Hukuki yoldan hakkını arayacağını kelamlarına ekleyen Bal “Annem yemek yemeğe itiraz ediyor diyorlar. Biz annemin yanına girdiğimizde güzelce annem yemeğini yiyordu. Annemin hapları vardı. Olağanda hiç ilaç içmeyi sevmez. Biz de hekimden rica etmiştik ‘İlaç saatinde biz de sizinle birlikte gelelim, biz içirelim ilaçlarını’ dedik. Annem öncesinde bir şeylerle karşılaştığı için itiraz ediyormuş. Annem ‘Bana daima bağırıyorlar’ dedi. Annemle birlikte o gün 4 kişi oradan servise indirildi. O hastalar da birebir şeyi söyleyerek ‘Ellerimiz bağlıydı onlara yalvardık, çok üşüdük üstümüzü örtün dedik lakin üstümüzü örtmediler’ dediler. Annem ‘Çok acı çekiyorum kolumdakini biraz bollatın dememe karşın hiç kimse dönüp bakmadı’ dedi. Ben rektörle görüştüm. Ondan sonra başhekim devreye girdi. Ben başhekimle hiç görüşmedim, kız kardeşim ilgilendi. İkinci gün ‘Başhekim devreye girdi. Başhekime ayıp olmasın o halletmeye çalışıyor’ dediler bana. Ancak ben tüzel yoldan bu işin hallolmasını istiyorum. Ben bunu rektöre de söyledim. Anneme yapılan bir gerçek var ortada. Annem üzere kaçları var orada. Hepsi tıpkı şeyleri söyledi. Bunun devamı daima gelecek. Yeniden annelerimiz, kardeşlerimiz orada olacak” halinde konuştu.
“2 gün içinde annemin aklını başından aldılar”

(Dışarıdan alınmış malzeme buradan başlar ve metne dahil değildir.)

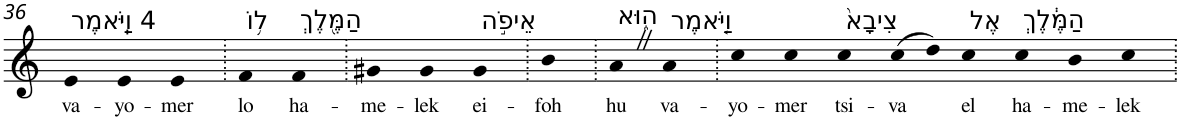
**kern	**text
*part1	*part1
*staff1	*staff1
*I"Piano	*
*I'Pno	*
!!LO:PB:g=z
*clefG2	*
*k[]	*
=36	=36
!LO:TX:a:t=4 וַיֹּֽאמֶר	!
!	!LO:LY:b
4e	va-
!	!LO:LY:b
4e	-yo-
!	!LO:LY:b
4e	-mer
=37.	=37.
!LO:TX:a:t=ל֥וֹ	!
!	!LO:LY:b
4f	lo
!LO:TX:a:t=הַמֶּ֖לֶךְ	!
!	!LO:LY:b
4f	ha-
=38.	=38.
!	!LO:LY:b
4g#X	-me-
!	!LO:LY:b
4g#	-lek
!LO:TX:a:t=אֵיפֹ֣ה	!
!	!LO:LY:b
4g#	ei-
=39.	=39.
!	!LO:LY:b
4b	-foh
=40.	=40.
!LO:TX:a:t=ה֑וּא	!
!	!LO:LY:b
4aZ	hu
!LO:TX:a:t=וַיֹּ֤אמֶר	!
!	!LO:LY:b
4a	va-
=41.	=41.
!	!LO:LY:b
4cc	-yo-
!	!LO:LY:b
4cc	-mer
!LO:TX:a:t=צִיבָא֙	!
!	!LO:LY:b
4cc	tsi-
!	!LO:LY:b
(>8cc	-va
8dd)	.
!LO:TX:a:t=אֶל	!
!	!LO:LY:b
4cc	el
!LO:TX:a:t=הַמֶּ֔לֶךְ	!
!	!LO:LY:b
4cc	ha-
!	!LO:LY:b
4b	-me-
!	!LO:LY:b
4cc	-lek
=.	=.
*-	*-
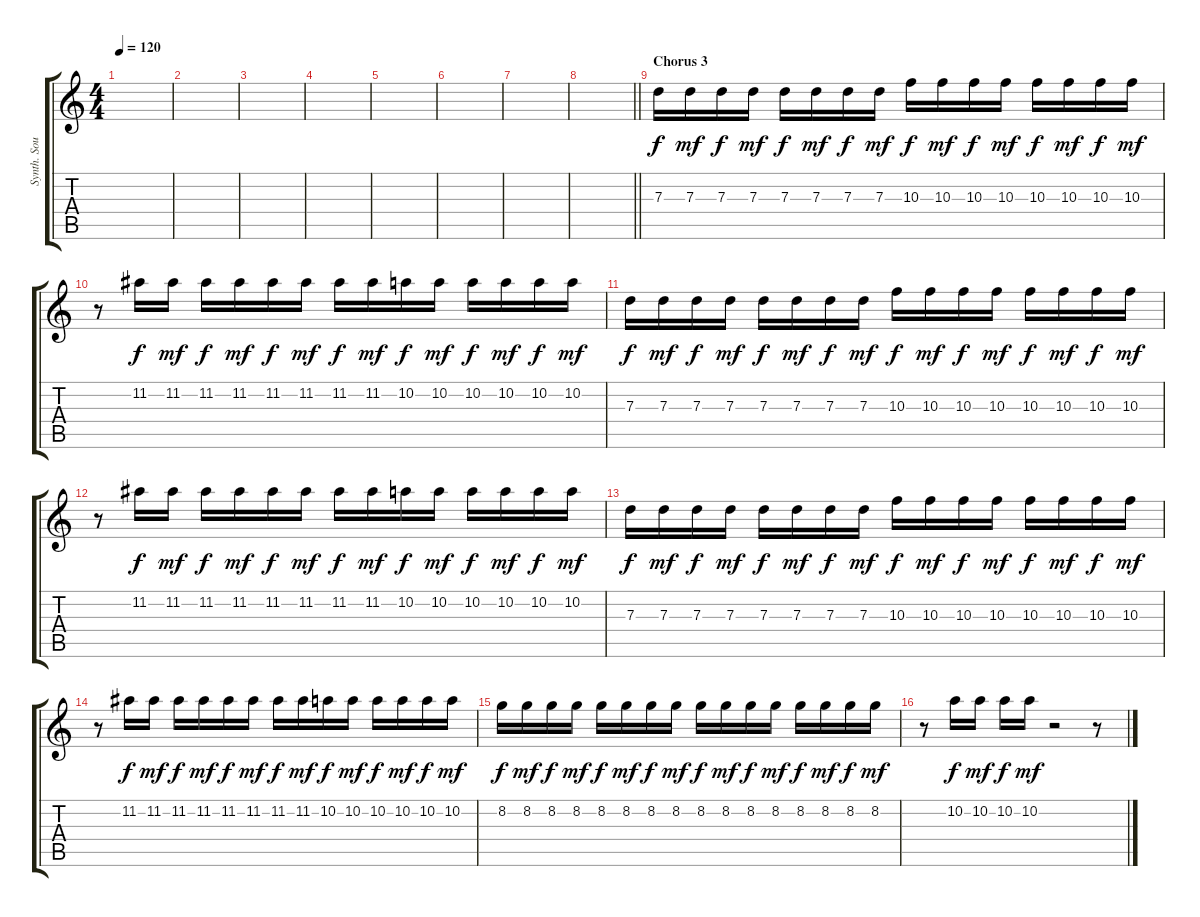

Annesinin şiddet gördüğünü sav eden Bal tahlilin yoğum bakım işçisinin değişmesiyle olacağına dikkat çekerek “Savcılığa da hata duyurusunda bulundum. Olayın akabinde annemin durumunu gösteren imgeleri de var elimde. Karakola da gittik karakolda da sözümüz alındı. İsimli tıp tabibi geldi annemin sözü alındı, fotoğrafları çekildi. Şuan rastgele bir şey çıkmadı. Karakoldan aradılar beni ‘Müzeyyen teyze konuta çıkarıldı mı’ diye sordular, ‘Tedavisi konutta devam ediyor’ dedim. Şimdi bir yanıt gelmedi. Şuan bütün hastalar ismine konuşuyorum, bilhassa ağır bakımda çalışanların hepsinin değiştirilmesini istiyorum. 1. katta onkolojide yatıyorduk. Bilhassa oradaki hemşire ve doktorlardan çok mutluyuz. Onları başka tutmak istiyorum. Annem onları gördüğü vakit yüzünde güller açıyor. Ve üsttekiler daima bize ‘Müzeyyen teyze çok çatık kaşlı duruyor’ diyorlardı. Halbuki annem bir şeyler görmüş orada ancak annemin lisanı dönmemiş. 2 gün içinde annemin aklını başından aldılar ve annem orada şiddet gördü” diye konuştu.
Öte yandan hastane idaresinin ailenin savları ile ilgili inceleme başlattığı öğrenildi.